> Required work
Return the text of the entries unchanged, from the start of the entries through the line containing "FİYORTLARI - KURBAN", including that line. Leave the pictures out.

[Page images and their extracted text]
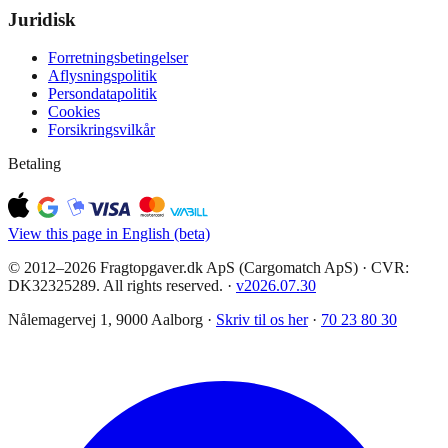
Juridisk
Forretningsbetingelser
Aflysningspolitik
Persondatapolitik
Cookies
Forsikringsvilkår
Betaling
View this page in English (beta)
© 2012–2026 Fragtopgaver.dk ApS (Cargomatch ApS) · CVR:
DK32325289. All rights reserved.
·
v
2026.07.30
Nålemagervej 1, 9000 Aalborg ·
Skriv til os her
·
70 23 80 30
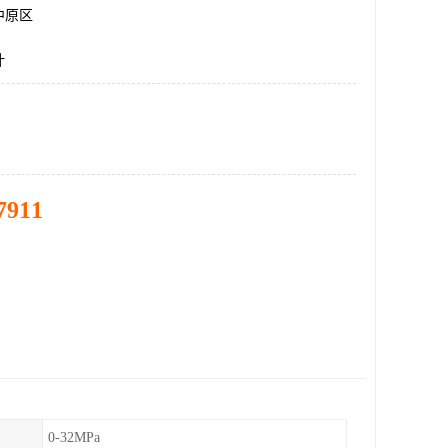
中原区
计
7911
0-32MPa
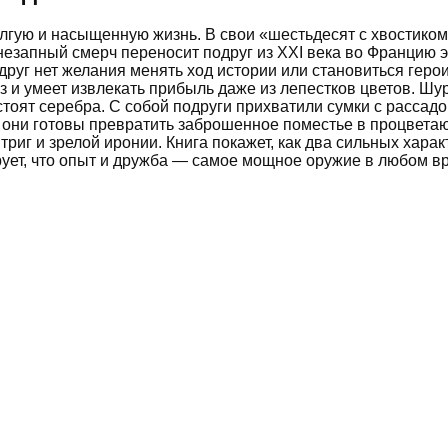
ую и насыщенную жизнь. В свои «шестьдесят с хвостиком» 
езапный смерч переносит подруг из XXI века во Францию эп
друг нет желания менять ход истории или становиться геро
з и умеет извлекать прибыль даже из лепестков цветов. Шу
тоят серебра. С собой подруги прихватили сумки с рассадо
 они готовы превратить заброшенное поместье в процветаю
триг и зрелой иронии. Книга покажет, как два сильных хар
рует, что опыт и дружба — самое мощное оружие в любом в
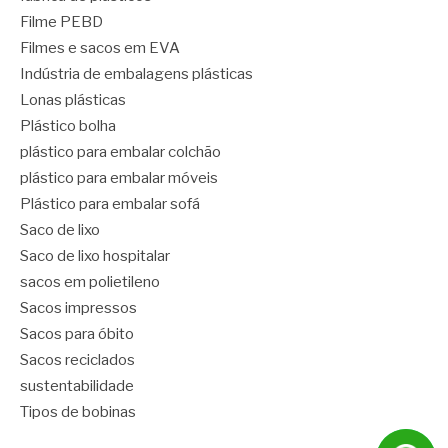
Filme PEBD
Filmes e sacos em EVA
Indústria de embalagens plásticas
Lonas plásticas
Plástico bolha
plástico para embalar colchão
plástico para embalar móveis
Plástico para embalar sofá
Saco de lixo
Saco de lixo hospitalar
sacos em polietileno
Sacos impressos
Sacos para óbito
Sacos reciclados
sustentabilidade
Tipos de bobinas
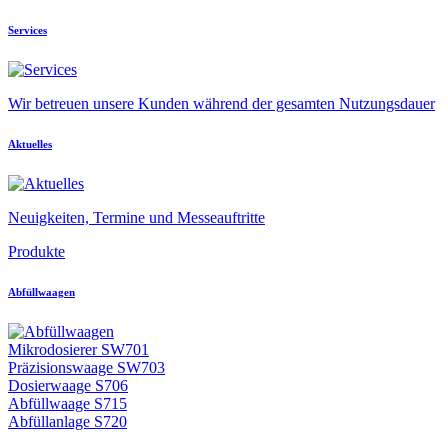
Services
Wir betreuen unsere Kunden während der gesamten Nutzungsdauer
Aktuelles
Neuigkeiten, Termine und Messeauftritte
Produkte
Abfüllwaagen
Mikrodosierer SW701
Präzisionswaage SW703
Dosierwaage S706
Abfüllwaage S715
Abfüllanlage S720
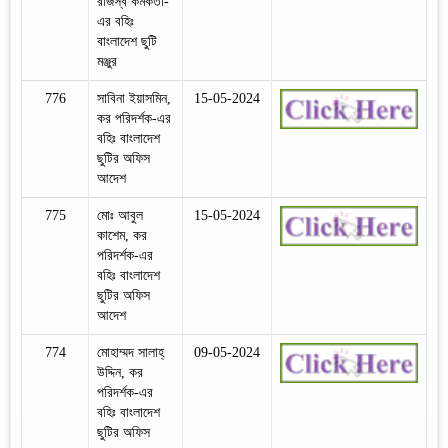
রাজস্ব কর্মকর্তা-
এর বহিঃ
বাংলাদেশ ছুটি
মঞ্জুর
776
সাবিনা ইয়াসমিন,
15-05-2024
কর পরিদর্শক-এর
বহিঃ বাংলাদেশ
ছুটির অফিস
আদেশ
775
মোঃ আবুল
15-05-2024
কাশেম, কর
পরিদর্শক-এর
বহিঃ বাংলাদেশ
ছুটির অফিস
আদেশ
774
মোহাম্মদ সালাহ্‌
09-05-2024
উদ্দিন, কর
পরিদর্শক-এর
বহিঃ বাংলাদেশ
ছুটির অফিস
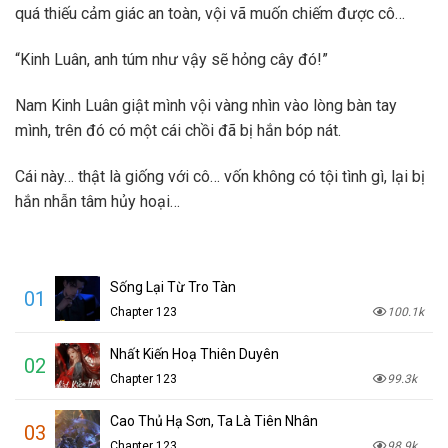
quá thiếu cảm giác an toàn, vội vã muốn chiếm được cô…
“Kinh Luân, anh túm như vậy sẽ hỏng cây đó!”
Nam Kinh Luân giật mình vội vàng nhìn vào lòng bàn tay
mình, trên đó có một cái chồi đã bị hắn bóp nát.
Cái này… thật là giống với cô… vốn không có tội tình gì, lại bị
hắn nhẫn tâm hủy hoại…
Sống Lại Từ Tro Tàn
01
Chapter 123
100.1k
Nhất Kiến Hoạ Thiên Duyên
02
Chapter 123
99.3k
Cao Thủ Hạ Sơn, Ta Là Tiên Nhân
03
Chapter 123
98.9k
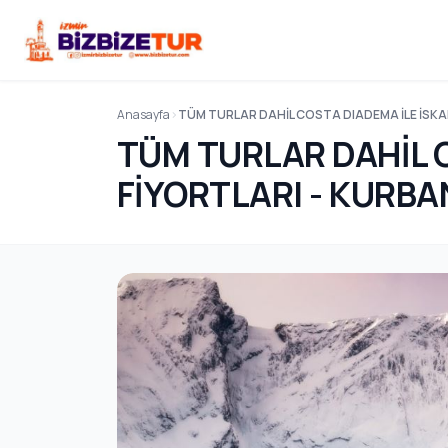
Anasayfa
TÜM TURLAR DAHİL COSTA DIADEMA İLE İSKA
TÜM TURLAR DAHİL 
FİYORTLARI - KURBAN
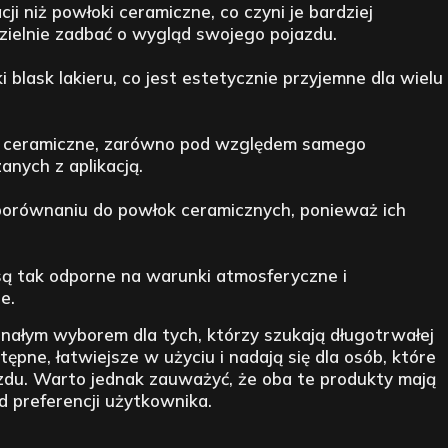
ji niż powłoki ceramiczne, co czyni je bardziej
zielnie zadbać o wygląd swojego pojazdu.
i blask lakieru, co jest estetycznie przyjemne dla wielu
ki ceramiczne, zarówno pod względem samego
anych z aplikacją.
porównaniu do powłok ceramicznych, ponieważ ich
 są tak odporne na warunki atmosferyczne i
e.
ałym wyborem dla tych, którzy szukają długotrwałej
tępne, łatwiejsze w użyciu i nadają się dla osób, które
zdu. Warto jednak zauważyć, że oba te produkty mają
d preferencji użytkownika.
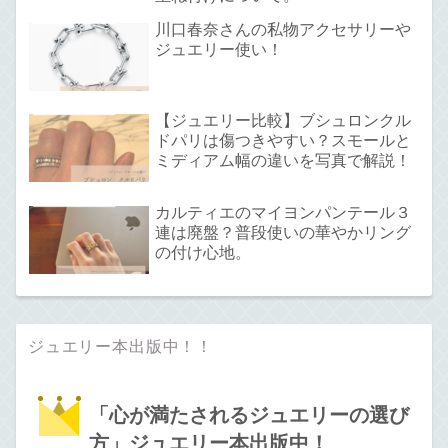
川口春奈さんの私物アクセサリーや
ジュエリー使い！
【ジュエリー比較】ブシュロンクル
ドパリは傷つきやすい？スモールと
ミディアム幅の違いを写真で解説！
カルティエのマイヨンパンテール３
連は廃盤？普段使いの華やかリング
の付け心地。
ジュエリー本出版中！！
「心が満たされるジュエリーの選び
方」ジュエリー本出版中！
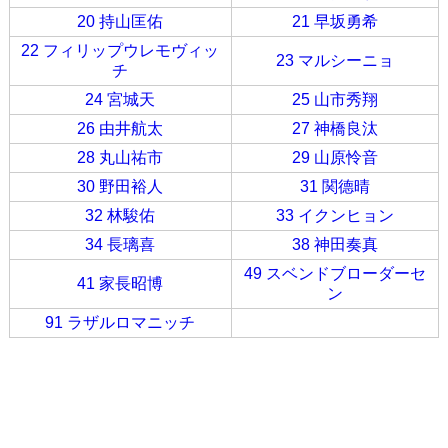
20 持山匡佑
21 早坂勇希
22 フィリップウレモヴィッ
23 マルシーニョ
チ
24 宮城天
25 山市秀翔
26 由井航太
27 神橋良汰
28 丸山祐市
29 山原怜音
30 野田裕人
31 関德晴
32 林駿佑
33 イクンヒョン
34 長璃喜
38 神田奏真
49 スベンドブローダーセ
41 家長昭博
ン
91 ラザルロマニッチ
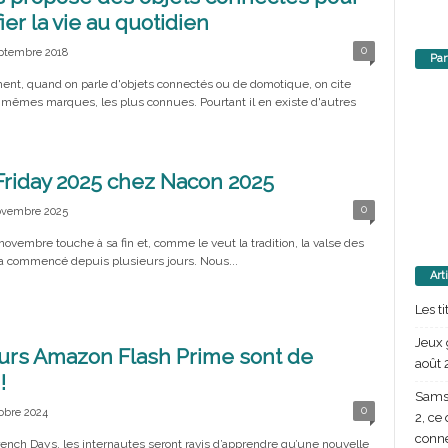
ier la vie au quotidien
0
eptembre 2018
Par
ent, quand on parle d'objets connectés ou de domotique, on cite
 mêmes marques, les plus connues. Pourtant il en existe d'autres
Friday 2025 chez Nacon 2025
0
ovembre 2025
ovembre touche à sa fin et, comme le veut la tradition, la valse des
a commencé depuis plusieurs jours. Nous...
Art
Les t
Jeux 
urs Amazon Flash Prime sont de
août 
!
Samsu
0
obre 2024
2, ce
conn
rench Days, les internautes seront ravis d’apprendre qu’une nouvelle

> Task output
Juridisk
Forretningsbetingelser
Aflysningspolitik
Persondatapolitik
Cookies
Forsikringsvilkår
Betaling
View this page in English (beta)
© 2012–2026 Fragtopgaver.dk ApS (Cargomatch ApS) · CVR:
DK32325289. All rights reserved.
·
v
2026.07.30
Nålemagervej 1, 9000 Aalborg ·
Skriv til os her
·
70 23 80 30
中原区
计
7911
0-32MPa
ую и насыщенную жизнь. В свои «шестьдесят с хвостиком» 
езапный смерч переносит подруг из XXI века во Францию эп
друг нет желания менять ход истории или становиться геро
з и умеет извлекать прибыль даже из лепестков цветов. Шу
тоят серебра. С собой подруги прихватили сумки с рассадо
 они готовы превратить заброшенное поместье в процветаю
триг и зрелой иронии. Книга покажет, как два сильных хар
рует, что опыт и дружба — самое мощное оружие в любом в
Filme PEBD
Filmes e sacos em EVA
Indústria de embalagens plásticas
Lonas plásticas
Plástico bolha
plástico para embalar colchão
plástico para embalar móveis
Plástico para embalar sofá
Saco de lixo
Saco de lixo hospitalar
sacos em polietileno
Sacos impressos
Sacos para óbito
Sacos reciclados
sustentabilidade
Tipos de bobinas
Services
Wir betreuen unsere Kunden während der gesamten Nutzungsdauer
Aktuelles
Neuigkeiten, Termine und Messeauftritte
Produkte
Abfüllwaagen
Mikrodosierer SW701
Präzisionswaage SW703
Dosierwaage S706
Abfüllwaage S715
Abfüllanlage S720
রাজস্ব কর্মকর্তা-
এর বহিঃ
বাংলাদেশ ছুটি
মঞ্জুর
776
সাবিনা ইয়াসমিন,
15-05-2024
কর পরিদর্শক-এর
বহিঃ বাংলাদেশ
ছুটির অফিস
আদেশ
775
মোঃ আবুল
15-05-2024
কাশেম, কর
পরিদর্শক-এর
বহিঃ বাংলাদেশ
ছুটির অফিস
আদেশ
774
মোহাম্মদ সালাহ্‌
09-05-2024
উদ্দিন, কর
পরিদর্শক-এর
বহিঃ বাংলাদেশ
ছুটির অফিস
quá thiếu cảm giác an toàn, vội vã muốn chiếm được cô…
“Kinh Luân, anh túm như vậy sẽ hỏng cây đó!”
Nam Kinh Luân giật mình vội vàng nhìn vào lòng bàn tay
mình, trên đó có một cái chồi đã bị hắn bóp nát.
Cái này… thật là giống với cô… vốn không có tội tình gì, lại bị
hắn nhẫn tâm hủy hoại…
Sống Lại Từ Tro Tàn
01
Chapter 123
100.1k
Nhất Kiến Hoạ Thiên Duyên
02
Chapter 123
99.3k
Cao Thủ Hạ Sơn, Ta Là Tiên Nhân
03
Chapter 123
98.9k
Anasayfa
TÜM TURLAR DAHİL COSTA DIADEMA İLE İSKA
TÜM TURLAR DAHİL 
FİYORTLARI - KURBAN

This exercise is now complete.